After many years of joyful celebrations, Julia’s family split in half over some argument that no one remembers, but the two sides are at war, don’t get together anymore, and probably never will.
Sound familiar? Although this time of year is a happy time for many, the emphasis on family gatherings can cause great pain to people who have lost a loved one through divorce or breakup, along with changes in the quality of relationships. Whatever the reason, the relationships that were before no longer exist; they’re gone. Even if some semblance of reconciliation happens, things will never be the same. You can’t bring back the past.
Maybe you’ve become so used to things that you don’t usually feel the loss anymore, but holiday times bring the feelings back up and you hurt. Julia felt like she lost her right arm when her family split up, and the hurt she feels now during the holidays is like a painful phantom limb.
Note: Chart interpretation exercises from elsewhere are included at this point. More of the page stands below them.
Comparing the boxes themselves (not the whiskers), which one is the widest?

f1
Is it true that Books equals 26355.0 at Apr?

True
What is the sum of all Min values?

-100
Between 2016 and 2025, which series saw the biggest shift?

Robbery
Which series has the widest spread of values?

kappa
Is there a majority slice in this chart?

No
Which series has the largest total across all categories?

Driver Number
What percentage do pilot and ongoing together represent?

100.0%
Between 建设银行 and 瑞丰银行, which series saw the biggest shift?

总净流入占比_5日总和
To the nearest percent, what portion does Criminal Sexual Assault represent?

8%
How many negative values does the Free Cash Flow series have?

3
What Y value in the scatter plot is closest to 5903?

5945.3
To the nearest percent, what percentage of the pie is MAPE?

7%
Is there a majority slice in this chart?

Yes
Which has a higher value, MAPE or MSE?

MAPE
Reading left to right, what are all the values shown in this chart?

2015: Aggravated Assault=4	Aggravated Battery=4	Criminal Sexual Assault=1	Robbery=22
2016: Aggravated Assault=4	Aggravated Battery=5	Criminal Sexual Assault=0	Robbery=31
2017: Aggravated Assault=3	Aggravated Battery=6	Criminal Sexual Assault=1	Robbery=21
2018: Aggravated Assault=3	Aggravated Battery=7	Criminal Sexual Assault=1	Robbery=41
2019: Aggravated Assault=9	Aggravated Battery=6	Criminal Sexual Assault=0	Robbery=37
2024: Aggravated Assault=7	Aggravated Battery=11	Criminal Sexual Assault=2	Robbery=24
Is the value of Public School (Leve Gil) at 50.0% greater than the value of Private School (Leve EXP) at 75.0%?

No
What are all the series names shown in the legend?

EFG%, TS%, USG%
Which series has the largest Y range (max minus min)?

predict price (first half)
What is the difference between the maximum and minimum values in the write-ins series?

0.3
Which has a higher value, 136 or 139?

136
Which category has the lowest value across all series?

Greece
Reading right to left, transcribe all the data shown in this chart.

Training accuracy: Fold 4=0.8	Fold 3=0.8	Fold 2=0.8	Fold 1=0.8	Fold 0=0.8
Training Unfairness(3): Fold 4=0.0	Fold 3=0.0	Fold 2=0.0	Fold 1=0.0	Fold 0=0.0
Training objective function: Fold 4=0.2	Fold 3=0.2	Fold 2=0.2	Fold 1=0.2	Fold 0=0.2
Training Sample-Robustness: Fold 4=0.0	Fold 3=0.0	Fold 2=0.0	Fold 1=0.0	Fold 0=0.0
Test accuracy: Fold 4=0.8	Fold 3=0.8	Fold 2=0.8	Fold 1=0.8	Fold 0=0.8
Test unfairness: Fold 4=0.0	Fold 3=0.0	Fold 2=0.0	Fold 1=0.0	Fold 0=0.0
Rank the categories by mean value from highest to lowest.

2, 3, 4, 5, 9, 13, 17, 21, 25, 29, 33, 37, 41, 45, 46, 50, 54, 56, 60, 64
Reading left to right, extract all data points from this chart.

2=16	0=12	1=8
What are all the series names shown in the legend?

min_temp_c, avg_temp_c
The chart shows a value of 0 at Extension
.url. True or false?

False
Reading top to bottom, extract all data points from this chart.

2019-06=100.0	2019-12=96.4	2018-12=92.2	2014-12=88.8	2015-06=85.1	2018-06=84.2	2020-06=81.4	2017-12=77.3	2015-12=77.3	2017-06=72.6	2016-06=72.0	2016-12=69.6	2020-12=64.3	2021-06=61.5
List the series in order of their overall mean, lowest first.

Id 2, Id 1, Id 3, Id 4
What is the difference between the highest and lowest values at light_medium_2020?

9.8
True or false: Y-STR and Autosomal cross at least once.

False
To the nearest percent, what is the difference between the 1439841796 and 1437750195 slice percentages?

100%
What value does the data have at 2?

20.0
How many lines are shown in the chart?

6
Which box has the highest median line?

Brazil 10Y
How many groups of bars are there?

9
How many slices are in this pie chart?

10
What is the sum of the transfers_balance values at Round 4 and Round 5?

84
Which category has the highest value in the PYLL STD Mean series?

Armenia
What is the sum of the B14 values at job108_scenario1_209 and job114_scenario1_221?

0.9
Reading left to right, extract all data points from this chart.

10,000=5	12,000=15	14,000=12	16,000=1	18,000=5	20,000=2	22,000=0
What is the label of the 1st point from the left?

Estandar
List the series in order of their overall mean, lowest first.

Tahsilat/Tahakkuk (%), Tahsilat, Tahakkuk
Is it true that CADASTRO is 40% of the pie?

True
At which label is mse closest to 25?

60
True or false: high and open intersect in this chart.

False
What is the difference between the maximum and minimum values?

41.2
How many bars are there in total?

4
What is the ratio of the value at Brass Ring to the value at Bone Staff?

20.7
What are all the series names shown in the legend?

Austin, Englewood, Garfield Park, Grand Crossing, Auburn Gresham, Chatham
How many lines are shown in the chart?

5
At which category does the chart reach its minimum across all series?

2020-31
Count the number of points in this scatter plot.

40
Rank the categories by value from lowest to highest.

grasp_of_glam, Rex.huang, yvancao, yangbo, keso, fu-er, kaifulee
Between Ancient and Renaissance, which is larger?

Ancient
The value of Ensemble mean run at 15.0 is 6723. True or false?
A phantom limb is a feeling or experience that sometimes occurs when a limb has been amputated due to traumatic accident or illness. Although the limb is gone, the person senses that it’s still there, and there can be immense physical pain and suffering. Clearly, this kind of pain trumps anything I’m talking about, but I am using it here as a metaphor for the emotional experience of losing a relationship, an emotional amputation. The relationship as it was no longer exists, but the emotional space where it once resided throbs in its absence, a phantom reminder of the death of the relationship.
So what to do?
Buddhists, yogis, and psychotherapists talk about the benefits of letting go. Easy to say, hard to do, but we can start with a deliberate withdrawal of emotional investment in what once was. Hanging on to the past, not letting go, is another way of saying attachment, a sticky, gluey holding which fogs the brain and prolongs pain. We can gradually alleviate the pain of loss by changing our perspective, leaving the past behind and creating a different present and future.
Of course, when we’ve been hurt, we all need a period of mourning, like a bandage covering a wound until it heals, but even if you have a bandage on your arm to protect a very deep wound, you will at some point have to remove the bandage and clean the wound. Some people pull the bandage off little by little. Others prefer one fast, painful rip. Both systems work. Or you can wait until the glue wears off and the bandage falls off by itself. In none of these cases should you labor to keep the bandage on after it has lost its usefulness. It’s not a badge of courage or of devotion to remain attached to a phantom and remind yourself that you’ve been wounded. Remove the bandage and let some fresh air touch the wound and speed its healing.
Open your heart. Keeping it closed to surround a memory can turn thoughts into splinters that ache and maybe even become infected. It’s like being possessed by an evil ghost.
If you and your beloved have split up and you’re mad and hurt and aching, mourn, of course, and then move on and use that energy to invest in your own ability to find happiness elsewhere.
November and December are happy, sad, hysterical, fun, hyper months. Enjoy what you like and find nourishing, and leave behind what doesn’t serve you, what might even harm you. Treasure whatever positive, precious memory you might have, and use the positive feelings associated with it as drive to move on. Mad? That’s a strong energy, too.